── TEXT SHOWN ──

The remains of two large halls, both deliberately burnt down and their remains incorporated in two prehistoric burial mounds, have been discovered in Herefordshire (England). Likely to have been long structures - with aisles framed by upright posts, and with internal partitions - they are thought to have been constructed between 4000 and 3600 BCE.
     Julian Thomas, professor of archaeology from the University of Manchester and co-director of the excavation, said: "These early Neolithic halls are already extremely rare, but to find them within a long barrow is the discovery of a lifetime."
     Archaeologists have long speculated that a close relationship existed between houses and tombs in Neolithic Europe, and that 'houses of the dead' amounted to representations of the 'houses of the living'.
     In addition to the two long mounds, the site has provided evidence for a series of later burials and other deliberate deposits, including a cremation burial and a pit containing a flint axe and a finely-flaked flint knife - objects with close affinities to artefacts found in eastern Yorkshire in the Late Neolithic (circa 2600 BCE).
     Doctor Keith Ray, the other co-director of the excavation and Herefordshire Council's County Archaeologist, said: "The axe and knife may not have been traded, but placed there as part of a ceremony or an ancestral pilgrimage from what is now East Yorkshire.

───
── GIVEN MATERIAL ──

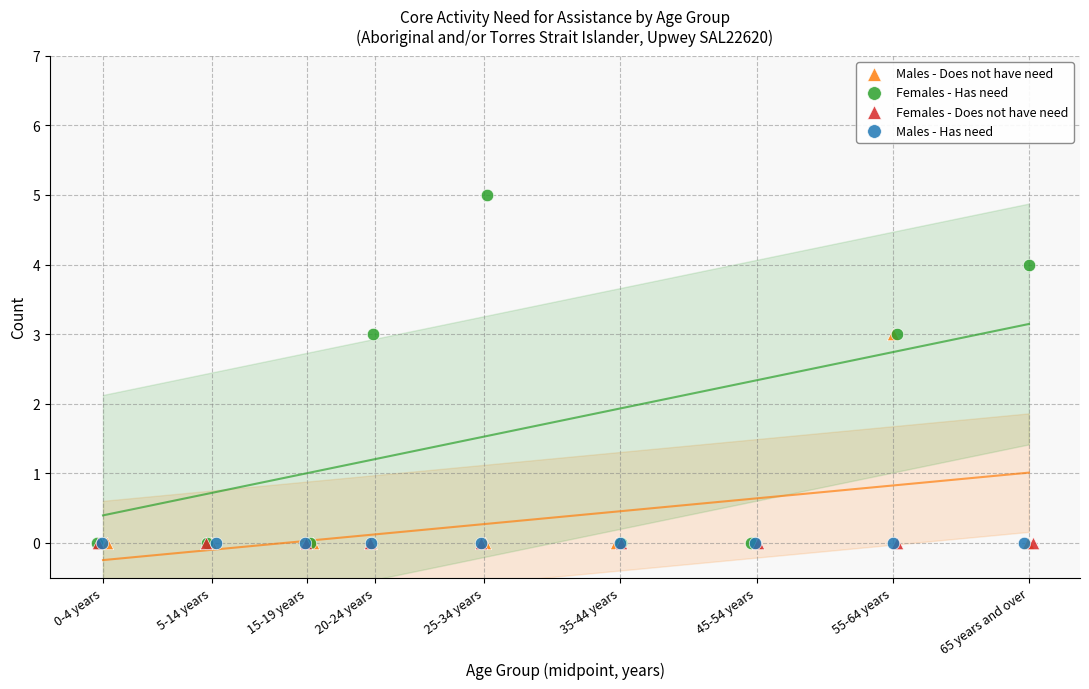

Which series reaches the maximum Y coordinate?

Females - Has need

───

◆ EXERCISES:
[A] Please answer these questions from the excavation text, each on its own line:
(i) Between which years are the two halls thought to have been built?
(ii) What two objects did the pit contain?
(iii) Which council employs Keith Ray as its County Archaeologist?
[B] Reproduce the excavation text from "Julian Thomas, professor" up to and including "of the living'.".

◆ SOLUTIONS BELOW:
[A]
(i) Between 4000 and 3600 BCE.
(ii) A flint axe and a finely-flaked flint knife.
(iii) Herefordshire Council.

[B]
Julian Thomas, professor of archaeology from the University of Manchester and co-director of the excavation, said: "These early Neolithic halls are already extremely rare, but to find them within a long barrow is the discovery of a lifetime."
     Archaeologists have long speculated that a close relationship existed between houses and tombs in Neolithic Europe, and that 'houses of the dead' amounted to representations of the 'houses of the living'.